Shake it, baby.Even if you squinted, it was hardly pornographic, as Smurfette’s dress consisted of about eight square white pixels which were replaced with about eight square blue pixels. But that didn’t stop countless squinting twelve year-olds from recreating the effect to great hilarity.

Back in those days, there was no ESRB, but if there had been, would the game’s rating have gotten smurfed-up? Recent events certainly suggest that it would. Both Grand Theft Auto: San Andreas and The Elder Scrolls IV: Oblivion got their ratings raised for technical glitches of their own; in both cases unused, sexually-themed code that was disabled, but left on the disc by lazy programmers.

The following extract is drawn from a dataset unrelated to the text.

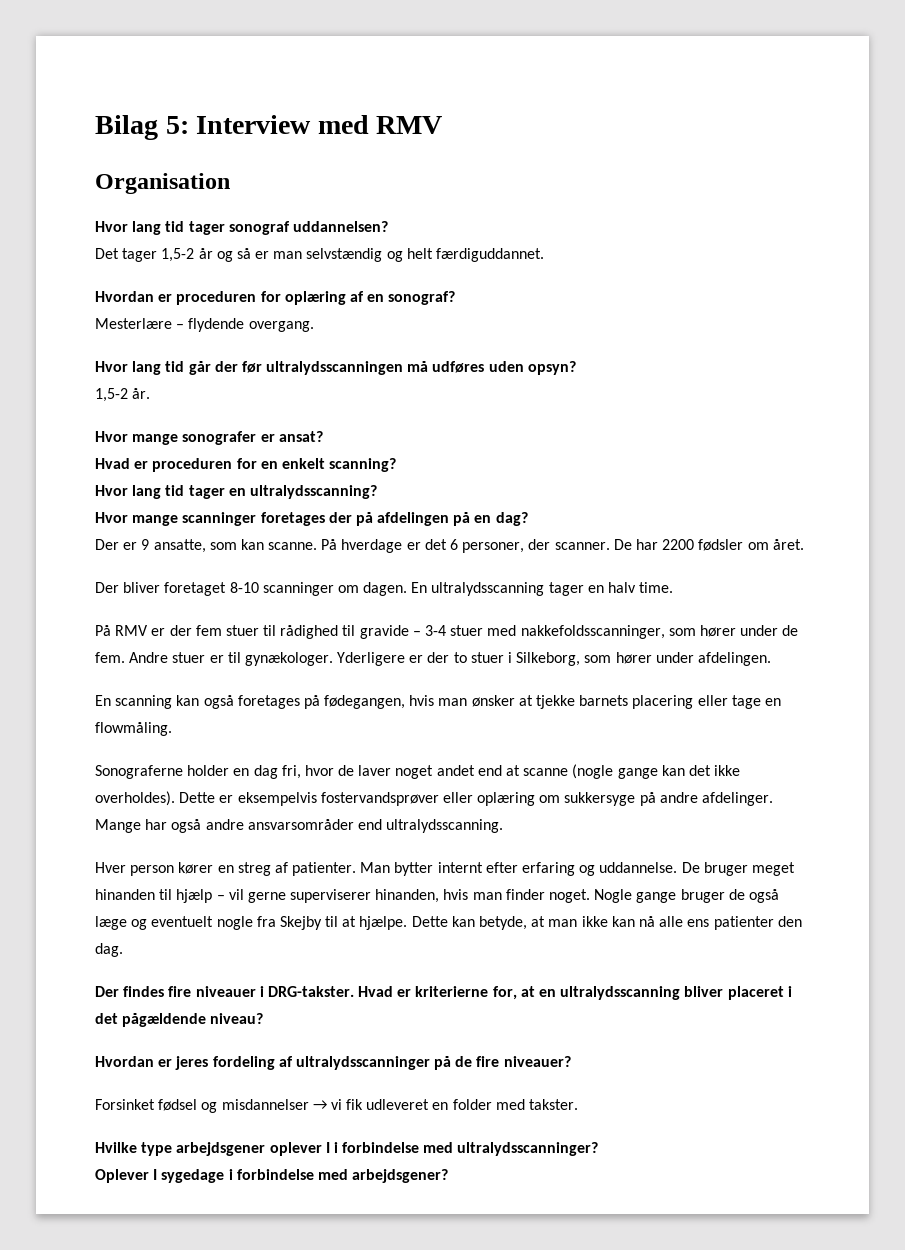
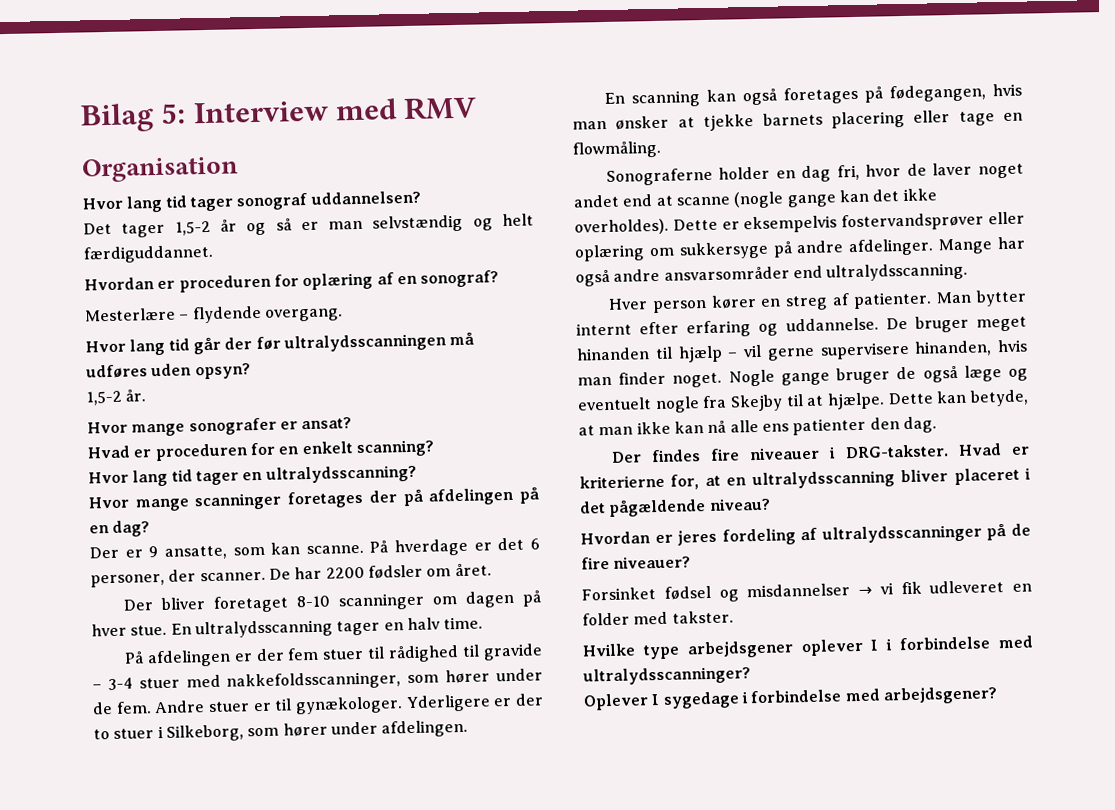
[363,582,408,596] dagen. -> [464,590,542,608] [91,623,168,637] dagen på hver stue.
[115,625,149,636] RMV -> [146,649,231,668] afdelingen
[290,889,372,903] superviserer -> [819,341,910,360] supervisere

I find it especially odd because in order to get to the problematic content, a user has to modify the game’s programming to use the game in an unintended way. It’s like locking up all the Barbie dolls because it was discovered that twelve year-old girls were stripping Barbie and Ken naked and having them perform simulated sex acts when mom wasn’t looking. And trust me, every single girl in America did exactly this. That’s assuming they even had a Ken doll and Barbie wasn’t having incestuous, lesbian sex with Skipper instead.

If that last sentence can’t get me some Google traffic, nothing can.

Which is really my whole point. The world has changed, people, and some of you haven’t noticed. I don’t know if it’s better or worse, but it is changed fundamentally and forever.

Why on earth would anyone care that you can go to a lot of trouble to get odd-looking, topless characters in a game, when the simplest Google search for “boobs" will get you much, much, much, much, much more explicit content (much). Forget searching for “farm sluts".

Comedians like Lenny Bruce and George Carlin used to get arrested for using “foul language,í¢â‚¬? while these days South Park can use the word “shit" 162 times in a single episode, and nobody blinks an eye. So now Oblivion can only be bought by adults 18 or older? That puts the game in the exact same "harmful" category as cigarettes, shotguns, and transvestite midget porn (sorry, you'll have to google that one yourself), and that's just plain stupid. Exactly who are we protecting here, and from what?

In a decade or two, ratings boards like the ESRB and the MPAA will be totally obsolete. Useless. As ridiculous as having a sculpture ratings board to make sure kids can’t see Michelangelo’s statue of David. Meanwhile, it looks like we have to put up with some more knee-jerk, reactionary crap and the ESRB has to kowtow to it in order to stay in business.

As for me? I’m gonna get back to playing with my Barbie dolls.